Oversupply, falling prices, and shrinking imports due to the global economic slowdown, are expected to cause production to stagnate in 2009. Over the previous 3 years production had expanded by 13 percent. Production in the United States, Brazil and China accounts for 55 percent of world output. Faced with large supplies and falling prices the Brazilian broiler industry is expected to drastically lower their rate of growth although production is still forecast to expand by 3 percent over last year. US production is expected to decline due to rapid increases in feed and energy costs. Over the longer term, continued adverse economic conditions coupled with lower prices and reduced domestic consumption are expected to dampen expansion. China’s production growth is expected to slow down as the industry is experiencing losses due to avian influenza outbreaks, causing slaughterhouses to close. Russian and Ukrainian production continues to expand, aided by government subsidized credits and import restricting policies.

Global Consumption Forecast Up Slightly – But Below Past Growth Rates

Higher production in the EU and Brazil will support expanding consumption in those countries.

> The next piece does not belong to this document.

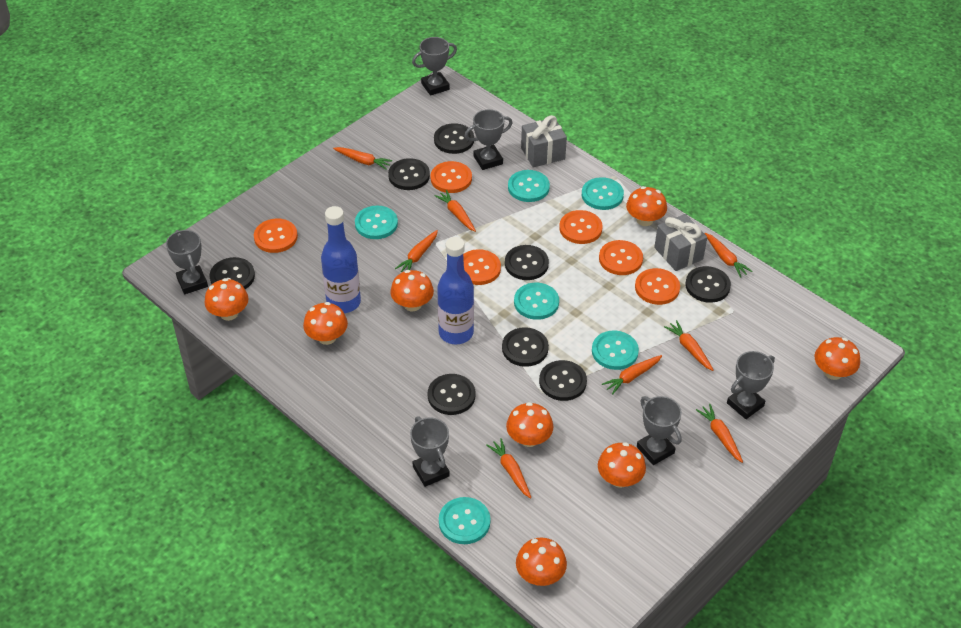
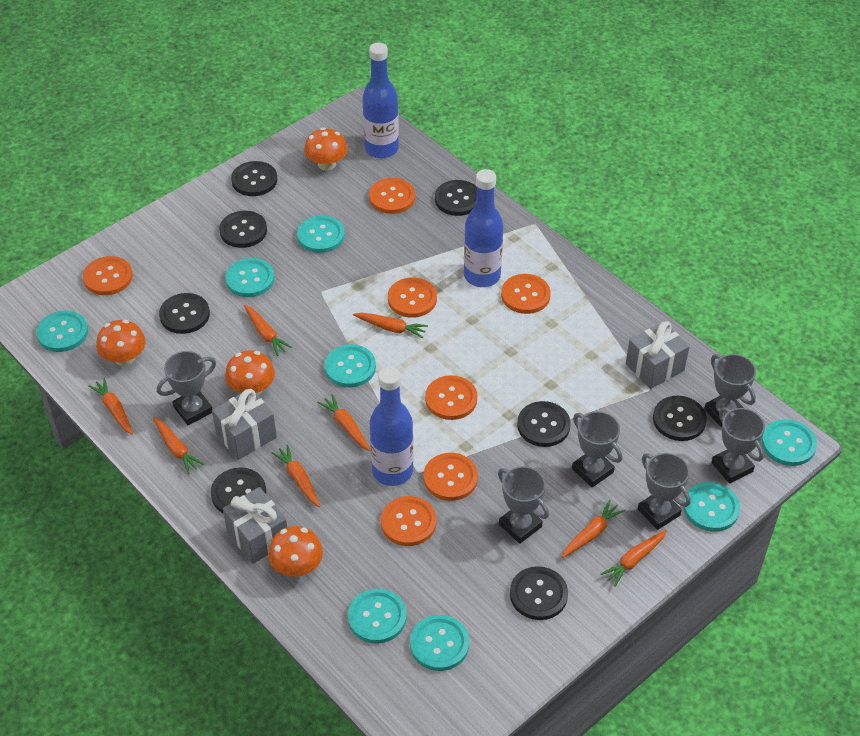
blue bottle: 2 -> 3
grey gift: 2 -> 3
orange button: 6 -> 7
orange mushroom: 8 -> 4
turquoise button: 6 -> 8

For the EU, despite rising domestic poultry prices, consumption continues to grow. US consumption is expected to decline due to the unsettled economic conditions as incomes are reduced. Chinese consumption growth is expected to slow as consumers shift to pork, their more favored meat, and unemployment rates of migrant workers rise; a major segment of the population that consumes poultry.

Global Imports are Expected to Ease Slightly

Imports are now forecast to decline slightly in 2009, after imports had surged nearly 30 percent over the 3 previous years. Imports are expected to be constrained by restrictive import policies, high tariffs and weaker currencies in Russia and Ukraine, and oversupply in the case of Japan. Alternatively, Chinese, Mexican, and EU imports are revised upwards as more broiler meat is expected to be consumed in these markets.

World Exports Decline

Lower exports from Brazil, the United States and the EU, which together account for 90 percent of global trade, reflects restrictive Russian import policies and intensified competition. Despite falling prices, Brazilian exports are estimated to have much slower growth as exports are forecast only slightly higher than in 2008, largely due to reduced imports by Japan. EU exports face more competition from lower-cost countries like Brazil and the United States. Declining U.S. exports reflect tighter domestic supplies and overstocked markets, among other factors.